Erkläre ihnen das Geheimnis der sieben Sterne, die du gesehen hast in Meiner rechten Hand und die sieben goldenen Leuchter, was es eigentlich mit Meiner Zeugenschaft und Kirche auf Erden auf sich habe: dass sie eine himmlische Welt ist, die Ich trage, Licht für die ganze irdische Menschheit. Das ganze Christentum ist also auch zu bezeichnen: Geheimnis von der Kirche und ihrem Regiment. Die sieben Sterne sind Engel oder göttliche Boten der sieben Gemeinden und die sieben Leuchter, die du gesehen hast, sind sieben Gemeinden, d. h. die Kirche auf Erden. Der HErr ist also wahrhastig in Seiner Kirche, Er der Allerhöchste und Ewige, was kann ihr also mangeln oder schaden, wenn sie nur an Ihm bleibt? Er hält auch das Predigtamt, durch welches Er sich, weil's Sein Wort hoch öffentlich führt, besonders kund tut, in Seiner eigenen Rechten hoch empor, so soll ein Apostel oder Prediger sich nicht als zu Grunde gehend ansehen, wenn er mal mit Johannes von der Welt abgesetzt und verbannt sein muss: wenn er nur in der Hand des HErrn bleibt, indem er nur Christum im lauteren Evangelio bekennt.

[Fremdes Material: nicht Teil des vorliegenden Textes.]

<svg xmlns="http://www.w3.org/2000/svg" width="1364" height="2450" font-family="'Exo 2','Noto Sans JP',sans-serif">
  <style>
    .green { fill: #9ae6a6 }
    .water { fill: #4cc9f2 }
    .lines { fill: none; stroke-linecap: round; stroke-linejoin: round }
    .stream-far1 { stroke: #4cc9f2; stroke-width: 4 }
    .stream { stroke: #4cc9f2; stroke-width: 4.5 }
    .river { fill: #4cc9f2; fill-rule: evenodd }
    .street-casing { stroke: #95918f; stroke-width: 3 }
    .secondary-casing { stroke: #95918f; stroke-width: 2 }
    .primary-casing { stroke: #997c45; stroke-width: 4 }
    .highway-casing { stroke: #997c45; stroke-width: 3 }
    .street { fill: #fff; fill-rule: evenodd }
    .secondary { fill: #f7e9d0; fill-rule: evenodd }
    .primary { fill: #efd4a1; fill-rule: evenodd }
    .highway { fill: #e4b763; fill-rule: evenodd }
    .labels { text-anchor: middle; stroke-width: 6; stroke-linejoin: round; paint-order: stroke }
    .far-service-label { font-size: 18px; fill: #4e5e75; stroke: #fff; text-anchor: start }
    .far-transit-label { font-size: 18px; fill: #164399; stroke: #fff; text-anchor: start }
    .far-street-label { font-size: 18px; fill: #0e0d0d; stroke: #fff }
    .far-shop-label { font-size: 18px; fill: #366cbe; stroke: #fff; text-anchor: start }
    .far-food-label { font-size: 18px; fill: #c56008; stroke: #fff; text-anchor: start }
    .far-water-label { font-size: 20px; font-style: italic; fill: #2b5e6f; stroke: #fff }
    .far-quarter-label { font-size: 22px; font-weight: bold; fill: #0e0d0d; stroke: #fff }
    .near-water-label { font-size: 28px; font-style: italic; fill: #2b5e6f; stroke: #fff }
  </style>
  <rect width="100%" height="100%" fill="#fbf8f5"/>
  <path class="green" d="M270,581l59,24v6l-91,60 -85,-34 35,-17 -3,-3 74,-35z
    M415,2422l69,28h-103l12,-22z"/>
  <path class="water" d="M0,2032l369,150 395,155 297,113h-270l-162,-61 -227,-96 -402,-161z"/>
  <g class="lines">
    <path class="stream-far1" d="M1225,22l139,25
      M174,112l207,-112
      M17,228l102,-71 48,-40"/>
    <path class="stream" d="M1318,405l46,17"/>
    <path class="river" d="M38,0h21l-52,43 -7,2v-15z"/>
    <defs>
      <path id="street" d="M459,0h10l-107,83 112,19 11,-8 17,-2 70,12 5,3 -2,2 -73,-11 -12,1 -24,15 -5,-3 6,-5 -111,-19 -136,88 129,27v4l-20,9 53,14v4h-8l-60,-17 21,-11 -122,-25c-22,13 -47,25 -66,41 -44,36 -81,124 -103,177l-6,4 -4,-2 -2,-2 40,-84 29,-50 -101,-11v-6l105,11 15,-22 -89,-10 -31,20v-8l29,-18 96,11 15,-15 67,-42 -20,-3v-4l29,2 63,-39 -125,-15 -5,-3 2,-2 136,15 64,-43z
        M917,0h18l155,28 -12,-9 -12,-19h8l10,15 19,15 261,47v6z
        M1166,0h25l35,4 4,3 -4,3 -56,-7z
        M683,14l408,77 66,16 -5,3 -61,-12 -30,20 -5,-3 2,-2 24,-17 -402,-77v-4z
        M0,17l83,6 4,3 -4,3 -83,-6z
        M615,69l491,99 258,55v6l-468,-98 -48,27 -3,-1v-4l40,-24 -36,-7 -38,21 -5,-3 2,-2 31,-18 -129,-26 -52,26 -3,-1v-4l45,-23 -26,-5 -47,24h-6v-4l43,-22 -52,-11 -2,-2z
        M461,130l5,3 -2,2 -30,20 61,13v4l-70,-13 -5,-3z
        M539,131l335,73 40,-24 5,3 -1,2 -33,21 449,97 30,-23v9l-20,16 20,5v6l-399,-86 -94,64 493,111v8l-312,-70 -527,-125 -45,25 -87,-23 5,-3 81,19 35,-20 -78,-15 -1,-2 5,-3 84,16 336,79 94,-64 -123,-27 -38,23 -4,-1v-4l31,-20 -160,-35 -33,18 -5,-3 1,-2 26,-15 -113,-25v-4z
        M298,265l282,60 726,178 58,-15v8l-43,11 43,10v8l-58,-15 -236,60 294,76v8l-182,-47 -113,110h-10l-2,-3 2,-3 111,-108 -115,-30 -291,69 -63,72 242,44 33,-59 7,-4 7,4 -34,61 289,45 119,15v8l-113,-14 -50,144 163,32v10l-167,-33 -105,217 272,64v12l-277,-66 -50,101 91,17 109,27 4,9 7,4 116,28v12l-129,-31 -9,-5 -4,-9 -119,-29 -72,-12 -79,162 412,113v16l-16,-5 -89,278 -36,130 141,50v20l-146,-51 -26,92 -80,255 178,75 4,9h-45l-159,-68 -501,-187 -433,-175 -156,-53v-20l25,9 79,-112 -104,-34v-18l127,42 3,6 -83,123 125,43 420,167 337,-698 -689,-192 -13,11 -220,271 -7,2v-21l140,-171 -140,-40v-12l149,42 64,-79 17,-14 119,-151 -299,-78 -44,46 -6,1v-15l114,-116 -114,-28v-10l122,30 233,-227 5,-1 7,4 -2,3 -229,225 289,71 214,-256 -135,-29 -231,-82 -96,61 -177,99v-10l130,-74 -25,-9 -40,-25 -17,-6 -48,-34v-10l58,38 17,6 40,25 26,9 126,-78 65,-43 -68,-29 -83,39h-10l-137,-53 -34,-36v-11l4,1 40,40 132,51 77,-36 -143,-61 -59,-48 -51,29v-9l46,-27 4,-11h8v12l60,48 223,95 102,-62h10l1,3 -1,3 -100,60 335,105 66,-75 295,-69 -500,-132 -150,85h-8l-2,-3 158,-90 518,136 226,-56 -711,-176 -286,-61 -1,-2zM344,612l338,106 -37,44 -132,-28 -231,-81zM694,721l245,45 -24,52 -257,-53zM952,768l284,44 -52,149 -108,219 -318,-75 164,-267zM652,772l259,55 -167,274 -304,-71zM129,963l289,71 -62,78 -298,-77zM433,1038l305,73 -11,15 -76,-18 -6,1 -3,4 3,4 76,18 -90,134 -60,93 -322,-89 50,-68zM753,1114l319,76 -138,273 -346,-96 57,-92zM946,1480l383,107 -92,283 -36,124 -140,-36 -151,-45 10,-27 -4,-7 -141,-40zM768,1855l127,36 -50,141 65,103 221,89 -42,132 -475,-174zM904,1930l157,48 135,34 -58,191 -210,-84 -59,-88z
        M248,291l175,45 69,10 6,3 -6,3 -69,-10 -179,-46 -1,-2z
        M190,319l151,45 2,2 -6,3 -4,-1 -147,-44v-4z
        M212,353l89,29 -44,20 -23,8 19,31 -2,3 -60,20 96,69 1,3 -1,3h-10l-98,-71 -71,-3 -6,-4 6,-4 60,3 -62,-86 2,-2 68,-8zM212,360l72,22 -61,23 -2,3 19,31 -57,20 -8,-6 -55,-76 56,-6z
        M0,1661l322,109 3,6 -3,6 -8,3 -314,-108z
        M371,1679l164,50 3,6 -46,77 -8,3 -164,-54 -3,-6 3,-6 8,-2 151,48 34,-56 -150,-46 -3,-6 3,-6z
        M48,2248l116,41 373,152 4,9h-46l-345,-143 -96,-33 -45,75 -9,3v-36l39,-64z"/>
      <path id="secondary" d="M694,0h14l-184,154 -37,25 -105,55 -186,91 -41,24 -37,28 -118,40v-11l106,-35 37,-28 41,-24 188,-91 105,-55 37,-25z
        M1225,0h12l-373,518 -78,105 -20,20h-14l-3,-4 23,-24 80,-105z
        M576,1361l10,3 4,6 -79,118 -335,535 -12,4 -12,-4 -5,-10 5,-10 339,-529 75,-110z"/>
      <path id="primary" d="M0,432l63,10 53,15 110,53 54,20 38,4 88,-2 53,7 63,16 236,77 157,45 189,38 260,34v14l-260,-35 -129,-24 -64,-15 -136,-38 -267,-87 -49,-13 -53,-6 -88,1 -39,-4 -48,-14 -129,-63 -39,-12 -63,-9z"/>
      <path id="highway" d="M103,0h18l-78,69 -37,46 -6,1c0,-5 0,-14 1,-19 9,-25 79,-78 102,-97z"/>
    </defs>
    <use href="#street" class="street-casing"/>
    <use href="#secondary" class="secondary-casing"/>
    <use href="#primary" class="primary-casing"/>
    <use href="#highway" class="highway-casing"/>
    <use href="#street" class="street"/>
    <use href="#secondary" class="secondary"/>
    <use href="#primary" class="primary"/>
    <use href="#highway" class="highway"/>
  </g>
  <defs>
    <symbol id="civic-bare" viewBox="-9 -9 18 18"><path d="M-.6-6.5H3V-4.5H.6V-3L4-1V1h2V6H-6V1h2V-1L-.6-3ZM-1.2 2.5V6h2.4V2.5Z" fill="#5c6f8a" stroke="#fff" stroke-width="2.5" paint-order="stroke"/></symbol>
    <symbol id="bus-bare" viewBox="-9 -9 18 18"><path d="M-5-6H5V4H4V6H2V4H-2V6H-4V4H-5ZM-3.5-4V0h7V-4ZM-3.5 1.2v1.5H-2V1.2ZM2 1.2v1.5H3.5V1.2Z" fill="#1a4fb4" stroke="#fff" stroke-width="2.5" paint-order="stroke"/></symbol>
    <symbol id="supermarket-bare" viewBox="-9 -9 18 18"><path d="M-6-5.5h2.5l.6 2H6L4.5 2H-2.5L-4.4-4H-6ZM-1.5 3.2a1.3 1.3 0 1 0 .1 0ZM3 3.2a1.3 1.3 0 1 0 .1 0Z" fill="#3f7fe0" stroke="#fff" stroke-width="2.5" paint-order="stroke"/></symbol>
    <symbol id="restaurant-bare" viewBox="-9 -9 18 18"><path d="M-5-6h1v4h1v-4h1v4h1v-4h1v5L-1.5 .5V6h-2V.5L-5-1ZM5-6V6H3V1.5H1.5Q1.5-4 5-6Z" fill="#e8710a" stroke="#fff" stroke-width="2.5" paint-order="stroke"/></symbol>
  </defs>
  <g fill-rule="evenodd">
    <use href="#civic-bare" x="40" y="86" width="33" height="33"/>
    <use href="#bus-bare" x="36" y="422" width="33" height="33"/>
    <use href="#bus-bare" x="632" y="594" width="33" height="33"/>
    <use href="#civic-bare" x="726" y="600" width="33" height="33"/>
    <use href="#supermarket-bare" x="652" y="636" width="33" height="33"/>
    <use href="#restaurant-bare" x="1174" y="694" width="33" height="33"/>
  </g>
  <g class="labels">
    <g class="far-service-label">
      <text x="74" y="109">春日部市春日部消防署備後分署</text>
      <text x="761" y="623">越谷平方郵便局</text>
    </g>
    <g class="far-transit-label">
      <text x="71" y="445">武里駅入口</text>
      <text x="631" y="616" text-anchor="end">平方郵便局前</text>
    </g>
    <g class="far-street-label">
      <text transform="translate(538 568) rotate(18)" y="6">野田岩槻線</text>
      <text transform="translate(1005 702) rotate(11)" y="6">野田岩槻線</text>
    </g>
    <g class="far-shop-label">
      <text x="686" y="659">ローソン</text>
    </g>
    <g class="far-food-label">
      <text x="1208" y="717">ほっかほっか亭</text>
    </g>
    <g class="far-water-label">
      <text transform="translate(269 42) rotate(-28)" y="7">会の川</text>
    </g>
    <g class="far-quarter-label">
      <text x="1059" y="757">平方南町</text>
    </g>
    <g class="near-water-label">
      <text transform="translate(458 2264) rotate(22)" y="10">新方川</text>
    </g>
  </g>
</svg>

Dies ist also der HErr und Seine wahre Kirche; so ist's bei Gott, so ist die Wahrheit, die ewige Idee; es fragt sich jetzt allein noch, wie wir in der Zeit an unserem Orte der Idee entsprechen, ob wir glauben, und also im Glauben am lauteren Worte Christi bleiben und daraus leben; gegeben hat Er's uns so, dass wir in Ihm lauter Licht, Leben, Friede und Freude sein müssten: in Ihm haben wir Alles, und was noch gegen uns streitet in dieser niederen Welt, muss uns noch sicher zum Zeichen unsers Triumphes in Jesu Christo dienen.
Gebet. Jesu, gib uns zu sehen, was wahrhaft ist, dass wir ledig werden von aller Furcht vor bloßem Scheinen: gib uns Dich zu sehen als Den, der Du bist, so ist uns in Allem geholfen, so wir Deine Erscheinung im Herzen behalten. Das wollest Du geben, lieber HErr! Amen.